诺维斯基对刘震撼咧嘴一笑,用手指了指一条问道:“这位也是我们左丹奴族的蛤蟆人吧?想不到大人您的麾下也有我们左丹奴的存在。”
一条听了这句话,摸了摸脸上的燎泡痕迹,不由得暴笑起来。
“你带来的是牛蛙部族,那个家伙又是谁?”刘震撼指着一个正和契克因舞女们吹的天花乱坠的绿皮肤比蒙问诺维斯基道。

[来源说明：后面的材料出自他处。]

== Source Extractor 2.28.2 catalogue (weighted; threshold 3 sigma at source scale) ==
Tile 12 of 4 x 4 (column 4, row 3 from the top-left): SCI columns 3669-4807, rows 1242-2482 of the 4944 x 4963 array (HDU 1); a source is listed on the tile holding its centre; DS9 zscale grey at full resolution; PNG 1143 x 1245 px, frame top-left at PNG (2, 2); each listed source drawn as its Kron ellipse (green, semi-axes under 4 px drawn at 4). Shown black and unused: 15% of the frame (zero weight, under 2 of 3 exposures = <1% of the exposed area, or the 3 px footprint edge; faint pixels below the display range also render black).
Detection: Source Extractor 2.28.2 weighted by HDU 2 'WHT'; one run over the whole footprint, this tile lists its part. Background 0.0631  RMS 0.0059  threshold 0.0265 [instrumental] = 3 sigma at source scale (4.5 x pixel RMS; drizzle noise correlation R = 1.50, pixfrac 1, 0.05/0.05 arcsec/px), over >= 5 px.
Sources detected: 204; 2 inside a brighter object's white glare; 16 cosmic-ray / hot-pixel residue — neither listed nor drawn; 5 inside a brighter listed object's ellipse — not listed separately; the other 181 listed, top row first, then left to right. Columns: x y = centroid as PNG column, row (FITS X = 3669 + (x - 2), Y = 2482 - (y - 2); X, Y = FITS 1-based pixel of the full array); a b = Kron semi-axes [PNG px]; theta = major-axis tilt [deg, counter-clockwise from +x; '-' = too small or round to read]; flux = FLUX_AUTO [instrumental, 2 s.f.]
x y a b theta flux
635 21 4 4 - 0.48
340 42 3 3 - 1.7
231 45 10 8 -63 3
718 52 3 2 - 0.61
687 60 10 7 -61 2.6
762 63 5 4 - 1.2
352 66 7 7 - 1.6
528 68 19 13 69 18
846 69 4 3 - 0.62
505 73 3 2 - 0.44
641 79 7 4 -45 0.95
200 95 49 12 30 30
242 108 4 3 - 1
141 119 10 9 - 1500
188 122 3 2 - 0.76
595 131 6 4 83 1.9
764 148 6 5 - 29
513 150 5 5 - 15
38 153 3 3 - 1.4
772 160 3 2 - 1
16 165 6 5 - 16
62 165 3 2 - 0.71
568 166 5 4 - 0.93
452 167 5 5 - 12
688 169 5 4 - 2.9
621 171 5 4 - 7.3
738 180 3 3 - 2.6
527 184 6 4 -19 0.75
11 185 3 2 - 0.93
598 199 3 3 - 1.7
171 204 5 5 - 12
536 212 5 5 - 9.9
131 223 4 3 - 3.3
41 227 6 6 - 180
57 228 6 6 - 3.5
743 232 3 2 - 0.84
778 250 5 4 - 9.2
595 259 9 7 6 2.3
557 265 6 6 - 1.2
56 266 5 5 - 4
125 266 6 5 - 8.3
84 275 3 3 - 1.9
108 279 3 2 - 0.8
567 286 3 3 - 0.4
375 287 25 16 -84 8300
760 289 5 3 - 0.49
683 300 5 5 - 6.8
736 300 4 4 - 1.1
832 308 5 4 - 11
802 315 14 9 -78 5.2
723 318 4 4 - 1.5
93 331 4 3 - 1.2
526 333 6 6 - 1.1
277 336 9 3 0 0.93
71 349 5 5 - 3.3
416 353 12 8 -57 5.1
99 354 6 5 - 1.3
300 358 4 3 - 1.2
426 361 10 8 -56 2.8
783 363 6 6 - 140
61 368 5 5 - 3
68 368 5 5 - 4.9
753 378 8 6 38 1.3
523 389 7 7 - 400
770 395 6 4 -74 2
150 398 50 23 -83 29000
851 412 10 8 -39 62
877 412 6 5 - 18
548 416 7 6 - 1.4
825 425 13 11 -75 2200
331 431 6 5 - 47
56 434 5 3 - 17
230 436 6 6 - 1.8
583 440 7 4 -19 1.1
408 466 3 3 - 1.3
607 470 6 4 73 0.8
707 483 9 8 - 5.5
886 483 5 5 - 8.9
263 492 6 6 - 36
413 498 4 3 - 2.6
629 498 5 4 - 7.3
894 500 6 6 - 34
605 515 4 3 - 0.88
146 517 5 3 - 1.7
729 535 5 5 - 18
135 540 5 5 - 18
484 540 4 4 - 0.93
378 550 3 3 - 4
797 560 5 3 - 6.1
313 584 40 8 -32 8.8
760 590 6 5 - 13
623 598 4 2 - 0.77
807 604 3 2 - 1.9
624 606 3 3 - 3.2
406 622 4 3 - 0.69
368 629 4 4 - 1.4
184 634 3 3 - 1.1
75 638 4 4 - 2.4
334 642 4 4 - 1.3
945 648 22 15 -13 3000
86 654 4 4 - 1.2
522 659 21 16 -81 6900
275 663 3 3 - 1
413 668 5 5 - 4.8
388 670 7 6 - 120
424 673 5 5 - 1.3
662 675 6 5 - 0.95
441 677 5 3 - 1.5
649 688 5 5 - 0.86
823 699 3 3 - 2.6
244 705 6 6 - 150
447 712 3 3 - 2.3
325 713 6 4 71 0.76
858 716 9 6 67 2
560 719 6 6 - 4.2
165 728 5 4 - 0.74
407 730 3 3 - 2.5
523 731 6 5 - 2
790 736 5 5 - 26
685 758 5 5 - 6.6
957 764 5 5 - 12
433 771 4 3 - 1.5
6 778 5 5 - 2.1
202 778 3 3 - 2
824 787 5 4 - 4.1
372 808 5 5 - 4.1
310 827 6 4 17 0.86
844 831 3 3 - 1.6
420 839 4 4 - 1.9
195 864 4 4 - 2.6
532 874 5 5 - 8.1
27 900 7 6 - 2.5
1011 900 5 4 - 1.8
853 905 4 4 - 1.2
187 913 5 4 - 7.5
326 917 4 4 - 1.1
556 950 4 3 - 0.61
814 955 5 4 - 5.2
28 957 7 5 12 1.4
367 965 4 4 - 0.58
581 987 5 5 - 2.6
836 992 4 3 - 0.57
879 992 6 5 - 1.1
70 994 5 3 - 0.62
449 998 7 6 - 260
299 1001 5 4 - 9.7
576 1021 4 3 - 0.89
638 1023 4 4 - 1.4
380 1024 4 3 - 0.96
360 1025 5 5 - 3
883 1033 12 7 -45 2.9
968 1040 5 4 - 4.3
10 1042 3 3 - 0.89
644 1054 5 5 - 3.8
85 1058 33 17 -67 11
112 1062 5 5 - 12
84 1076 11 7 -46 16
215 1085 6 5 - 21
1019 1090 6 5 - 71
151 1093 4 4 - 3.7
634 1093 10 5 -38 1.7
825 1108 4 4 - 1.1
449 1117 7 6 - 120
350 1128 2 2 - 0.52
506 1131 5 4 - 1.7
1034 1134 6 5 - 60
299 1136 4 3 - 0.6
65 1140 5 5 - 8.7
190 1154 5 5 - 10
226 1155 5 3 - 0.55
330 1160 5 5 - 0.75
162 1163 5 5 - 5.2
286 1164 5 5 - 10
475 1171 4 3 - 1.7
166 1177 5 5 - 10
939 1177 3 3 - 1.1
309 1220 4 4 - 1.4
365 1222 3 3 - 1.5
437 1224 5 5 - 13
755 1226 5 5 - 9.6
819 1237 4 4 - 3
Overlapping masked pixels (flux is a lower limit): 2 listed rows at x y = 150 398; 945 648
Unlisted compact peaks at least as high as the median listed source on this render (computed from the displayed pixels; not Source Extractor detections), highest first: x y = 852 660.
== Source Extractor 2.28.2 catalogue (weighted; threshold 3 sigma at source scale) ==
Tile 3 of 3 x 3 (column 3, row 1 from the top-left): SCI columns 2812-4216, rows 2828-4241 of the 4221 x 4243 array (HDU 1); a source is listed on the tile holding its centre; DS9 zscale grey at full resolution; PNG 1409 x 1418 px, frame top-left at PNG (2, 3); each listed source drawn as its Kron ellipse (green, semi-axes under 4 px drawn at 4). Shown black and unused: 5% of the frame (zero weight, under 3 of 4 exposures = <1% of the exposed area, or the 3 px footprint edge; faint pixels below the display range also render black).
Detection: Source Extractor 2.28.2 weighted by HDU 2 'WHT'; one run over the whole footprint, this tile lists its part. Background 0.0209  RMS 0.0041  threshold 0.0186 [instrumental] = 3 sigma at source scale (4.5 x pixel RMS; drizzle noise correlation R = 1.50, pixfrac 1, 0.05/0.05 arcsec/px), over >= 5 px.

这个比蒙长着鼓泡眼,绿皮肤大腮帮子,一张嘴咧到了耳朵根子,手指之间还连着一点肉蹼,正和十几个模特族的龟人陪着那帮契因克舞女们神侃。
在这种场合,舞女是没有位置的,所以这些跳完了舞的舞娘们都斜倚在了红土高坡的墙角下,坐在趴在地上的模特族龟人的壳子上,啃着自己带来的黑面包。
“老爷,那是花船上面的鸡头,另外那些个模特全是龟公。”
企鹅管家贾巴尔帮果果更换着脖子里的餐巾,头也不抬地说道:“那个鸡头是契克因族的田鸡人。”
“田鸡?”刘震撼的眼睛差点没瞪成田鸡:“那左丹奴族的蛙人都有谁?”
“穴蛙人、林蛙人、蛤蟆人、雨蛙人、牛蛙人……”牛蛙比蒙诺维斯基咧着大嘴对刘震撼说道:“大人,我们的旁系兄弟很多很多。”
“青蛙人有没有?”刘震撼问道。